Fibers and textiles are among the most ancient forms of human expression. Yet, it's only in the last few decades that yarns and fabrics began acquiring functionalities influential to human wellbeing beyond mere thermal regulation, mechanical protection, and decoration.
Smart, functional fibers and textiles are a booming interdisciplinary area of research that is transformative to multiple technological areas, from biomedical devices, through apparel and fashion, to composites for aerospace, automotive, and construction. Applications of smart fibers and textiles spanning but are not limited to energy harvesting and management, physiological monitoring and stimulation, brain-computer interfacing, active camouflaging, and data harvesting, processing, and communication.

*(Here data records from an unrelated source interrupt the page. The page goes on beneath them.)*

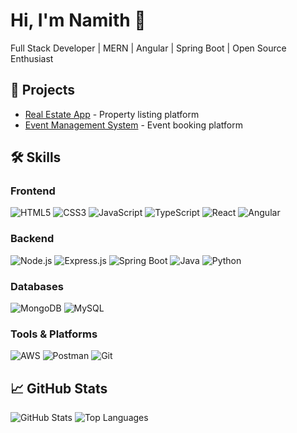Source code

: # Hi, I'm Namith 👋
Full Stack Developer | MERN | Angular | Spring Boot | Open Source Enthusiast

## 🔭 Projects
- [Real Estate App](https://github.com/Namithlj/realestate) - Property listing platform
- [Event Management System](https://github.com/Namithlj/event-frontend) - Event booking platform

## 🛠 Skills

### Frontend
![HTML5](https://img.shields.io/badge/HTML5-E34F26?logo=html5&logoColor=white)
![CSS3](https://img.shields.io/badge/CSS3-1572B6?logo=css3&logoColor=white)
![JavaScript](https://img.shields.io/badge/JavaScript-F7DF1E?logo=javascript&logoColor=black)
![TypeScript](https://img.shields.io/badge/TypeScript-3178C6?logo=typescript&logoColor=white)
![React](https://img.shields.io/badge/React-61DAFB?logo=react&logoColor=black)
![Angular](https://img.shields.io/badge/Angular-DD0031?logo=angular&logoColor=white)

### Backend
![Node.js](https://img.shields.io/badge/Node.js-339933?logo=node.js&logoColor=white)
![Express.js](https://img.shields.io/badge/Express.js-000000?logo=express&logoColor=white)
![Spring Boot](https://img.shields.io/badge/Spring_Boot-6DB33F?logo=spring&logoColor=white)
![Java](https://img.shields.io/badge/Java-007396?logo=java&logoColor=white)
![Python](https://img.shields.io/badge/Python-3776AB?logo=python&logoColor=white)

### Databases
![MongoDB](https://img.shields.io/badge/MongoDB-47A248?logo=mongodb&logoColor=white)
![MySQL](https://img.shields.io/badge/MySQL-4479A1?logo=mysql&logoColor=white)

### Tools & Platforms
![AWS](https://img.shields.io/badge/AWS-232F3E?logo=amazon-aws&logoColor=white)
![Postman](https://img.shields.io/badge/Postman-FF6C37?logo=postman&logoColor=white)
![Git](https://img.shields.io/badge/Git-F05032?logo=git&logoColor=white)


## 📈 GitHub Stats
![GitHub Stats](https://github-readme-stats.vercel.app/api?username=Namithlj&show_icons=true&theme=radical)
![Top Languages](https://github-readme-stats.vercel.app/api/top-langs/?username=Namithlj&layout=compact)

However, the realization of high-performance systems in fibers remains a challenge due to the elusiveness of a universal material processing strategy that would allow wrapping a variety of dissimilar-material devices – electronic, photonic, ultrasonic, or magnetic, to name a few – into a fiber in an ordered, addressable, and scalable manner. Fibers & Additive Manufacturing Enabled Systems Laboratory (FAMES Lab) masters a proprietary technology to fabricate arbitrarily complex multimaterial 3D architectures internal to fibers. In this molten-phase assembly technology, dubbed "Very Large-Scale Integration for Fibers" (VLSI-Fi), the fiber-embedded system fabrication starts with defining the fiber cross-section through a thermal draw of the 3D printed preform, followed by the axial patterning of the fiber cores with a spatially coherent material selective capillary breakup, and finished by segregation-assisted crystallinity structuring upon cooling and solidification of the molten-phase assembled architectures.

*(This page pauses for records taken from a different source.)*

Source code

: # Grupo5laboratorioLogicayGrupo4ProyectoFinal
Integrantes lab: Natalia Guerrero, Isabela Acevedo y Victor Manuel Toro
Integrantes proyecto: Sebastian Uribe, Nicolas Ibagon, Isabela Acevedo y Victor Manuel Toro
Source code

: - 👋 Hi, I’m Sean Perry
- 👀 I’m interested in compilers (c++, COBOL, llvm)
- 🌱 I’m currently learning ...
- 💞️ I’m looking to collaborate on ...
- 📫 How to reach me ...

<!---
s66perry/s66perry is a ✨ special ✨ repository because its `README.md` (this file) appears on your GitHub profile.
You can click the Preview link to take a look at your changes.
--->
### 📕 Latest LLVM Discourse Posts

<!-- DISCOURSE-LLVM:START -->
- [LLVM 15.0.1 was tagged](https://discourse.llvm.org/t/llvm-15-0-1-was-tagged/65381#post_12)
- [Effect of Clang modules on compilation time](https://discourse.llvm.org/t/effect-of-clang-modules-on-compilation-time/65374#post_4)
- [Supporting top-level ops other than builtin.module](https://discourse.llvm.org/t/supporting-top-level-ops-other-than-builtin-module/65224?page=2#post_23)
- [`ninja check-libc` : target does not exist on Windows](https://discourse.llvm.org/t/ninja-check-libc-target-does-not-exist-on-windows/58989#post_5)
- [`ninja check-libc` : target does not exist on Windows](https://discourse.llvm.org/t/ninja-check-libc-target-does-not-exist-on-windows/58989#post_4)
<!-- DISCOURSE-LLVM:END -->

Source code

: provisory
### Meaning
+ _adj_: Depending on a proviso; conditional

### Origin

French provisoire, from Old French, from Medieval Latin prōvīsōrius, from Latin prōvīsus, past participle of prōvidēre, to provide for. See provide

In this lecture, the recent progress in substantiating VLSI-Fi as a technology that can deliver groundbreakingly impactful products will be laid out. For instance, VLSI-Fi is anticipated to deliver a new class of electroceutical bacteriostatic sutures, bondages, and sponges for point-of-care wound treatment on the battlefield. Furthermore, VLSI-Fi enables the materialization of sensory textiles, enhancing awareness in the maritime battlespace, which, imparted with energy harvesting and communication capabilities, can form floating fishnets with autonomous, all-around surveillance capabilities powered by the energy of ocean waves. Additionally, VLSI-Fi is expected to deliver fiber-photonics that intimately and efficiently interface with emerging high-performance computing platforms. In application, for instance, to secure quantum communication, it can provide fiber-photonics serving as Quantum Interconnect (QuIC), hybridizing the existing plethora of conventional quantum material platforms into a single information medium – "the Quantum Internet of Things" (QIoT).